▶ **DESCRIPTION OF THE TASK**
Please write out the passage of the recreation fees article that falls between "SANDPOINT -- A" and "on public lands.", inclusive, with every word and punctuation mark unchanged.

▶ **SELECTED EXCERPT**
SANDPOINT -- A Sandpoint-based group fighting to keep the U.S. Forest Service from collecting fees at recreation sites around the country challenged Sen. Larry Craig to become a national hero by helping stamp out the RAT -- a legislation that authorizes fees on public lands.

Armed with a petition bearing 420 signatures of Sandpoint residents opposed to paying recreation access fees, members of the North Idaho No-RAT (Recreation Access Tax) Coalition last week implored the Idaho senator to help repeal the Federal Lands Recreation Enhancement Act.

"If you can get the RAT repealed, you will be a hero in Idaho and the rest of the country, too," coalition member Ken Fischman told Craig at at his meeting at North Idaho College in Coeur d'Alene

"I will consider heroism," said Craig, who unsuccessfully fought to prevent the legislation from being added as a rider to the 2004 Omnibus Appropriations bill eventually passed by Congress.

▶ **PROVIDED RECORDS**
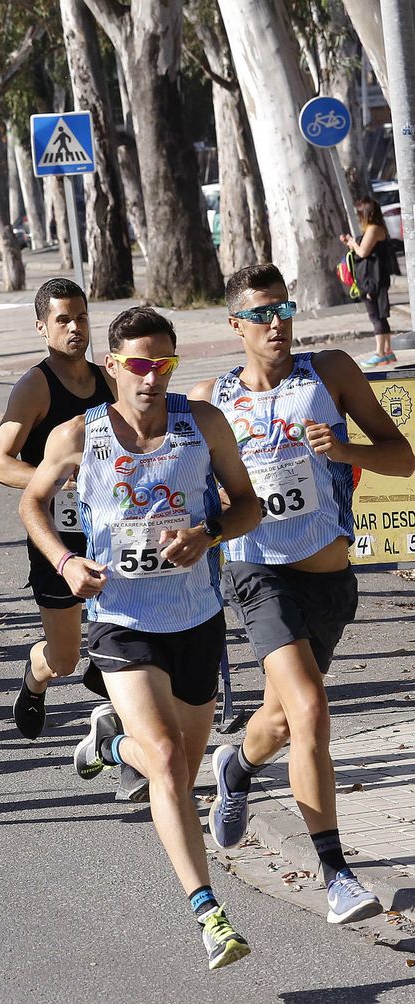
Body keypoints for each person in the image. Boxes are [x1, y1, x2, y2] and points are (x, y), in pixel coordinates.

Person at [21, 305, 261, 969]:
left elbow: (248, 505)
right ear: (113, 366)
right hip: (120, 619)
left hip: (195, 617)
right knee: (165, 758)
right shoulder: (80, 434)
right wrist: (66, 562)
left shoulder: (203, 424)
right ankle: (209, 914)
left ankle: (107, 742)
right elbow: (31, 502)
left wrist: (207, 534)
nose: (151, 377)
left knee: (177, 767)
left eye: (163, 364)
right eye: (138, 365)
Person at [193, 263, 415, 925]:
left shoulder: (331, 372)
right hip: (256, 573)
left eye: (283, 309)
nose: (277, 324)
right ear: (236, 325)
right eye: (261, 314)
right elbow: (181, 486)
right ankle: (336, 874)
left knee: (284, 720)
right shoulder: (211, 401)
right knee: (312, 709)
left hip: (329, 580)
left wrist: (345, 452)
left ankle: (236, 768)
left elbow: (402, 456)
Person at [0, 279, 129, 780]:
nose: (75, 328)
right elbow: (1, 463)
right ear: (41, 327)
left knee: (129, 634)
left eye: (81, 318)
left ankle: (123, 733)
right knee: (65, 658)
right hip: (56, 538)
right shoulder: (35, 386)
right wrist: (56, 478)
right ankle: (35, 676)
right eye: (63, 320)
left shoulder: (109, 379)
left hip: (110, 531)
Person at [340, 196, 400, 367]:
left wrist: (353, 242)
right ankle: (387, 351)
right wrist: (351, 243)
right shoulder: (378, 228)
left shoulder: (373, 229)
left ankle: (380, 352)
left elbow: (363, 252)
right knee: (380, 314)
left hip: (372, 280)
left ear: (366, 214)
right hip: (376, 277)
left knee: (376, 316)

▶ **EXERCISE RESPONSE**
SANDPOINT -- A Sandpoint-based group fighting to keep the U.S. Forest Service from collecting fees at recreation sites around the country challenged Sen. Larry Craig to become a national hero by helping stamp out the RAT -- a legislation that authorizes fees on public lands.